Ein bitterer Salzgeschmack war in ihrem Mund, aber das war nicht nur das Wasser aus dem Bassin. Sie weinte jetzt auch; sie sah den Weg vor sich durch einen Tränenschleier und hielt Amy fest umschlungen, als sie weiterrannte. Dann sah sie ihn: den Erdnussstand. Er tauchte vor ihr auf wie ein Leuchtfeuer, der Stand mit dem großen Sonnenschirm, wo sie die Erdnüsse gekauft hatte, und dahinter, wie ein offenes Maul, das breite Ausgangstor.
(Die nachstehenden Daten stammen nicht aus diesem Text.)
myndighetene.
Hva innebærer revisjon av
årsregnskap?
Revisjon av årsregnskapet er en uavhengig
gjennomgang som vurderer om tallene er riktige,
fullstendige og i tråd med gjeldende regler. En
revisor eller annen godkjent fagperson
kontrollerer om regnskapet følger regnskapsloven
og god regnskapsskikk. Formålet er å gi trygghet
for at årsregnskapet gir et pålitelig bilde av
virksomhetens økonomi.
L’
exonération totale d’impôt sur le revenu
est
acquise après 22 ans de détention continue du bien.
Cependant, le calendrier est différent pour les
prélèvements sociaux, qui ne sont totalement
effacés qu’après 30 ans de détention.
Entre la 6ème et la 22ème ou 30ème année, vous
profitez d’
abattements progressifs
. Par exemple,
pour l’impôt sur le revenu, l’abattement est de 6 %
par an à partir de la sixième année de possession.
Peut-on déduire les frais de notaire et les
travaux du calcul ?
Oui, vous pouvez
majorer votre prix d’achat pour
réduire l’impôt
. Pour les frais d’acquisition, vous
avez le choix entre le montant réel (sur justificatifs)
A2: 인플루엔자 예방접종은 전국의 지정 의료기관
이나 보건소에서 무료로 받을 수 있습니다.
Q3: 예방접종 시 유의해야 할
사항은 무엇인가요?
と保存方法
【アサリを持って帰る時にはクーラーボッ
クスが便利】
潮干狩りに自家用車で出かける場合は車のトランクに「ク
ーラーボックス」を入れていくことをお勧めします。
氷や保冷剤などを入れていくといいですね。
Wärter in gelben Hemden bellten in ihre Walkie-Talkies und winkten die Leute hektisch durch. Lacey holte tief Luft, drückte Amy an sich und stürzte sich ins Gedränge.

Sie war nur noch ein paar Schritte vom Ausgang entfernt, als eine Hand ihren Arm packte. Jäh fuhr sie herum: ein Wärter. Mit der freien Hand winkte er über ihren Kopf hinweg jemand anderem zu, und sein Griff wurde fester.

Lacey. Lacey.

»Ma’am, bitte kommen Sie mit …«

Sie zögerte nicht lange, nahm ihre ganze Kraft zusammen und riss sich mit einem Ruck los. Hinter sich hörte sie das Murren und Schimpfen von Leuten, die sie zur Seite gedrängt hatte, und der Wärter schrie ihr nach, sie solle stehen bleiben, aber Lacey rannte immer weiter, Richtung Parkplatz, den näher kommenden Sirenen entgegen. Sie schwitzte und keuchte und wusste, dass sie jeden Augenblick stürzen konnte. Sie wusste nicht, wohin sie rannte, aber das war egal. Weg, dachte sie, nur weg. Lauft, so schnell ihr könnt, Kinder. Sie musste mit Amy von hier weg.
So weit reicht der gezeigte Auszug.